A low credit score is considered anything under 580 on a scale of 300 to 850. When people have a credit score this low, it is the result of having a bad payment history on credit accounts, the amount of credit that they have open at any given time, how much available credit has been used, and how much credit they’ve applied for.

If you have a low credit score, it can affect you in numerous ways.

Depending on what your score is, it may prevent you from being able to open any kind of credit accounts. If you can get credit, you may be subject to higher interest rates and fees, and you may not be able to get a credit card that offers certain perks, like cash back and travel miles on purchases.

The problems you can experience from having a low credit score are not limited to missing out on approvals for credit accounts or getting good interest rates and deals, however.

In some cases, bad credit health can actually limit your job opportunities, as well as prevent you from being able to get an apartment.
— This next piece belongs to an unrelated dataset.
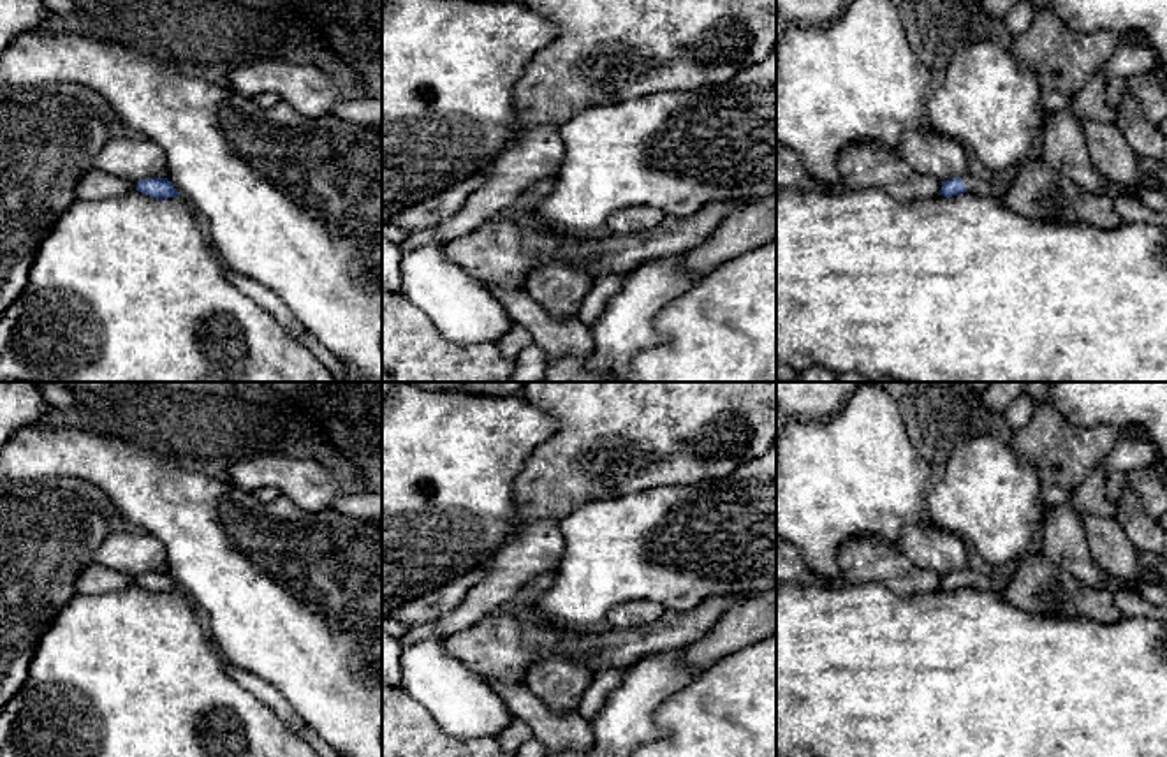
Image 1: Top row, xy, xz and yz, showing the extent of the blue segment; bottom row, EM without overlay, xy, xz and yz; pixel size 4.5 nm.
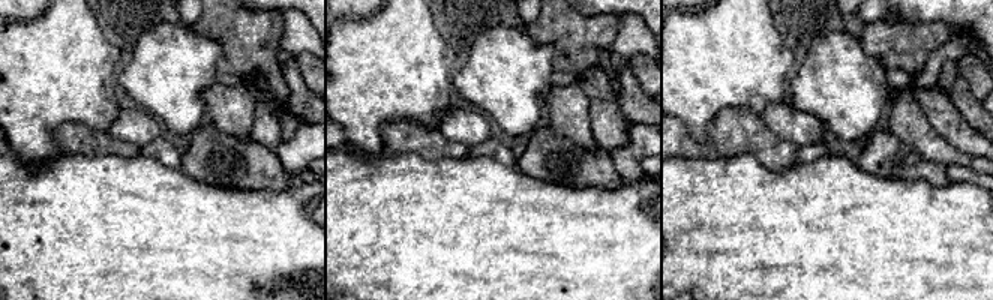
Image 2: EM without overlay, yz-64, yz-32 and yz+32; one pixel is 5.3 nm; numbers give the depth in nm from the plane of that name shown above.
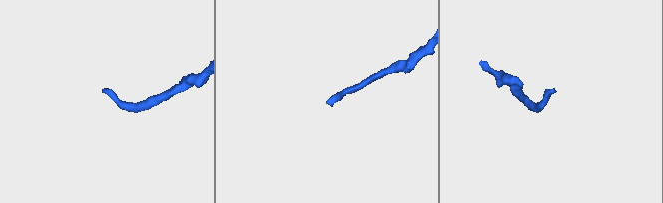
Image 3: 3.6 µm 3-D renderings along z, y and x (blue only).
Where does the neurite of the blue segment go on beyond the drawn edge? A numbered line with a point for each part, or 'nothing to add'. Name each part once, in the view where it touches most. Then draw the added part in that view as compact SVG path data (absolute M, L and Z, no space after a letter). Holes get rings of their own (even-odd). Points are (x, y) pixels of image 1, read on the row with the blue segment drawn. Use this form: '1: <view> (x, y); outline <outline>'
1: yz (972, 183); outline M970 171L961 176L961 181L965 183L966 192L972 192L982 197L995 197L991 187L979 176L972 174Z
Even cell phone carriers may not allow you to open an account if you have a low credit score.

What’s the Lowest You Can Get on a Credit Score?

The lowest credit score you can get is a 300.

Although having a credit score this low can certainly be detrimental to you because it limits your opportunities to get credit and other things you may need, that doesn’t mean you’re doomed forever because of it.

There are several ways you can improve your credit score, such as paying all of your bills on time, paying down the debts that you have, and taking the time to build a good credit history by obtaining a secured credit card.

In addition, you should check your credit reports and monitor them to ensure there are no errors on them because they may cause your credit score to be lower than it actually should be.

Which Credit Score Matters Most?

Although you have credit scores from the three major national credit bureaus — TransUnion, Experian, and Equifax — in the majority of cases, lenders will use the score that is a composite of all three, the FICO score, to make its decisions on your level of creditworthiness.

This is because the FICO score gives a more complete insight into your credit history. In some cases, not all of your information is reported to all three credit bureaus, so by pulling one of your credit reports, a lender may not see all of the positive and negative items that can help them assess how much of a risk you may be.

What’s the Average Credit Score?

The average credit score for consumers in the United States is around 710, which is characterized as a good score by credit bureaus. However, this average may be higher or lower depending on what state you live in. For example, Vermont has a higher average score at 721, while the Georgia average is significantly lower at 674.

Also, average credit scores vary by age. Not surprisingly, older generations have higher credit scores with Baby Boomer and Generation X consumers scoring 736 and 699 on average respectively. Millennials have an average score of 680, and Generation Z’s average credit score is 674.